On the other hand, I live in a wealthy city with amazing hospitals, particularly the one where I gave birth -- a teaching hospital well-attuned to the needs of moms, families, and babies, and totally well-versed in the latest medical options. Hence my “walking epidural,” which allowed me to stand, squat, and feel when I needed to push even though it took the worst of the pain away.
But I’m keenly aware that many women don’t have access to such great facilities, which is why many worry that their births will be medicalized, their wonderful experience turned into emergency surgery unnecessarily, the power of this amazing moment taken completely away. So when Dr. J. Christopher Glantz commented in The New York Times that this study shows that hospitals with high intervention rates did not share a corresponding higher healthy-baby rate, which means more intervention is not necessarily better -- I say, great.

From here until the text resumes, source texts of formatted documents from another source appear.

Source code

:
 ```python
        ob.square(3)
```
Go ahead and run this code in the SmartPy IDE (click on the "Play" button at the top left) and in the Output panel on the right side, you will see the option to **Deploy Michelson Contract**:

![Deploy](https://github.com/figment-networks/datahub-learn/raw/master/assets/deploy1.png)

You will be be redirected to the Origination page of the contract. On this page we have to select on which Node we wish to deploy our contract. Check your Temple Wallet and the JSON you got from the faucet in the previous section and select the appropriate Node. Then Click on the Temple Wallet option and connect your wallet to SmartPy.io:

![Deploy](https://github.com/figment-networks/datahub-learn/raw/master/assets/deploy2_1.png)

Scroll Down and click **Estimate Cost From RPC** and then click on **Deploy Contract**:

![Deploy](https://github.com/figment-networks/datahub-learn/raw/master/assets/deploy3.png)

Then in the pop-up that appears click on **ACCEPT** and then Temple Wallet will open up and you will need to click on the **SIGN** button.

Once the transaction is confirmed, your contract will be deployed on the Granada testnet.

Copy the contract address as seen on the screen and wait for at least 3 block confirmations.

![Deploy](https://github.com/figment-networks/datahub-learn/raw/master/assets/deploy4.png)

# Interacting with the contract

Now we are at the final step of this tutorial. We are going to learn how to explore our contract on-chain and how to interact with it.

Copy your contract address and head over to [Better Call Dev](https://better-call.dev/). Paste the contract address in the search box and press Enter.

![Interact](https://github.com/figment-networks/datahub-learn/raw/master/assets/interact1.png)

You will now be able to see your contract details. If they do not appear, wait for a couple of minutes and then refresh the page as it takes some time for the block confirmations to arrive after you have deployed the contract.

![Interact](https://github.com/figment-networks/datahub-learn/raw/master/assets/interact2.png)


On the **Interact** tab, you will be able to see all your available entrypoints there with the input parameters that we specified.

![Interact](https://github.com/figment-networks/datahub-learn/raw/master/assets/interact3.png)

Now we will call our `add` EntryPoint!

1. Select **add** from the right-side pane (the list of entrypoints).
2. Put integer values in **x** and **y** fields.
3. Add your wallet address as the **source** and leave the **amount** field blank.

But I also say there’s an additional lesson. If a mom has a serious phobia about childbirth and chooses a scheduled c-section, as a friend of mine did, that’s her business -- it won’t hurt the child. Or if a mom finds herself locked in a nightmarish labor and is told “we should do an emergency c-section,” she can be as frightened as she likes, but shouldn’t worry that coming out the side-exit will negatively affect the health of her baby.
As my husband puts it, “You can’t stand on a playground and point at the kids, saying ‘that one’s a c-section. That one’s a home-birth. That one there -- definitely an epidural baby.’” Things will happen as they happen, and you’ll do your best to have the birth you want -- but if you don’t, as long as you have the right care, your kid will fare the same regardless of the level of intervention.
Believe me, I know about shitty birth experiences. Having my second kid healed a lot of the wounds from the terror of my first kid’s birth. But having a healthy kid each time was, in the end, the most important thing.
So forgive yourself if you don't or didn’t have the uber-natural birth you wanted. It almost certainly won't mess up your kid.
Does this ease some of your birth worry?